This is a retrospective, descriptive study of 08 children with ACAPA followed in the unit of cardio-paediatrics of the cardiac department, Ibn ROCHD Hospital, over a period of 5 years from September 2018 to September 2023.

The prevalence of ACAPA compared to the number of congenital heart diseases diagnosed during the same study period: 0.16%.

Distribution:

– 2 ALCAPA, and 6 ARCAPA;

– 5 boys, 3 girls;

– Average age: 1 year 9 months.

The most frequent reason for consultation is a food difficulty with the signs respiratory.

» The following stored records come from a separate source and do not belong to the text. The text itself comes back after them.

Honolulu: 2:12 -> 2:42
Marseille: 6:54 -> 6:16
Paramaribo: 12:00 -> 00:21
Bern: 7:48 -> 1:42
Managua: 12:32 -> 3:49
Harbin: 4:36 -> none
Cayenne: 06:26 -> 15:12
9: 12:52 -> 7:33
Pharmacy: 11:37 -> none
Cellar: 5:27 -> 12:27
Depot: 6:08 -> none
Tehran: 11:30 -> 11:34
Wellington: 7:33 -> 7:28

ECG showed in 2 patients a Q wave of necrosis which is a very specific sign of the disease.

TTE: shows indirect signs such as hypokinetic dilated cardiomyopathy which is present in all our patients, valvular leaks are also frequent. Direct signs are less frequent and difficult to objectivise: absence of visualization of the origin of the coronary artery a the base of the aorta, or visualization of the hyper refractile endocardium, with image abnormal birth of a coronary artery.

Cardiac catheterization with angiography is performed in case of diagnostic doubt.

After the positive diagnosis, 5 of our patients underwent surgery, only 1 patient died in the post-operative follow-up, the evolution was favorable for the 4 other patients.